Ich selbst (Jahrgang '87) bin nicht den konventionellen Weg gegangen. Während andere nach dem Abitur direkt ins Studium übergingen, musste ich mich vom Bildungssystem erst einmal eine Weile erholen. Ich habe gejobbt, Musik gemacht und war mit Anfang 20 mitten in intensiven Dramen und Selbsterfahrungsprozessen verwickelt. Als alle anderen dann mit dem Studium fertig waren, war ich soweit – aber nicht, weil ich unbedingt studieren wollte, sondern weil ich Zugang zu Tonstudios brauchte. Und die gab es eben nur an Universitäten. Ich will hier gar nicht zu sehr in Details gehen. Nur so viel: Mein Weg ist bis heute nicht linear, aber ich fühle: Ich lebe meine Berufung. Und sie lebt mit mir – wächst, wandelt sich, wird immer echter. Es ist irgendwie ein fortwährendes auf-der-Suche sein.

 

Ganz im Gegensatz dazu, begleite ich in meinem Coaching Menschen, die seit 20 Jahren fest im Berufsleben stehen. Von außen betrachtet sieht alles gut aus – aber sie kommen mit gebrochenen Herzen. Sie spüren: Sie haben ihren Seelenauftrag verfehlt. Sie arbeiten in Strukturen, die ihnen nicht gut tun, die ihnen Energie rauben, die sie leer machen.

 

Unsere Gesellschaft ist tief geprägt von Leistung. Wir kommen aus einem alten Arbeiterregime, das uns eingetrichtert hat: Du bist nur etwas wert, wenn Du funktionierst, wenn Du leistest. Dieses Paradigma ließ wenig Raum für echte Herzverbindung – für die Frage: Was will ich wirklich? Stattdessen haben wir gelernt zu funktionieren, statt zu fühlen. Diese Muster sitzen tief. Doch jetzt beginnen wir, sie zu hinterfragen und ... sie zu durchbrechen.

 

Für mich ist berufliche Entwicklung weit mehr als Karriere – sie ist Berufung. Und Berufung bedeutet für mich Seelenauftrag. Gerade wir Hochsensitiven haben es nicht leicht in dieser oft unsensiblen Welt – aber wir sind hier, weil wir etwas in diese Welt geben wollen. Unsere Aufgabe ist es, das zu erkennen und herauszufinden, was es ist.

 

Und wir sind in einer Zeit geboren, in der wir jetzt wirklich alle Möglichkeiten haben, unsere Seelenaufträge zu leben. Denn die Arbeitswelt verändert sich rasant. Die ganz jungen Generationen machen es uns vor: Sie haben keine Lust mehr, sich ausschließlich über Arbeit zu definieren, vierzig Stunden pro Woche zu schuften und ihr Leben dem Job zu unterwerfen.

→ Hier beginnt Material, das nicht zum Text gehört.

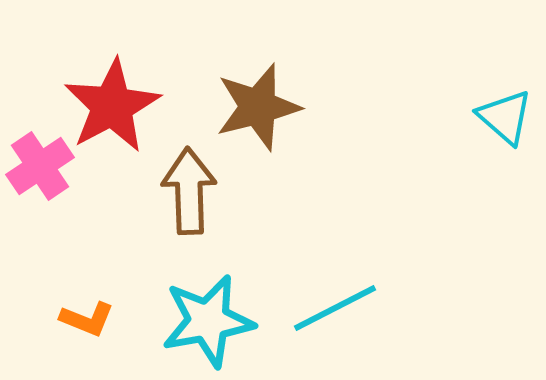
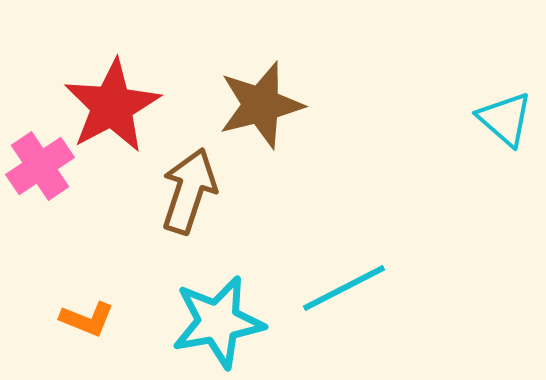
brown star: moved 3 px right, 2 px up
cyan triangle: moved 2 px down
brown arrow: rotated 20 degrees clockwise
cyan line: moved 9 px right, 20 px up
cyan star: moved 10 px right, 1 px down
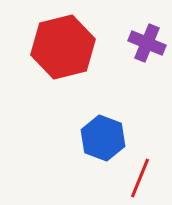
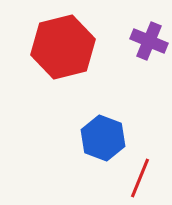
purple cross: moved 2 px right, 2 px up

Es geht jetzt darum, neue Wege zu gehen, den Mut zu finden, aus der Reihe zu tanzen, auch wenn das bedeutet, auf ein Sicherheitsnetz zu verzichten. Vielleicht bedeutet es, alte Strukturen zu verlassen und neue zu schaffen. Vielleicht ist es der Weg in die Selbstständigkeit – auch wenn das heißt, zu springen, ohne genau zu wissen, wo man landet.

 

Was es auf jeden Fall bedeutet: Dass wir uns miteinander verbinden und neue Projekte in die Welt bringen, neue Berufe gestalten. Uns gegenseitig inspirieren. Weg von Konkurrenz und Neid – hin zu echter Zusammenarbeit, die tiefgreifend ist. Für uns selbst und für das gesamte Kollektiv.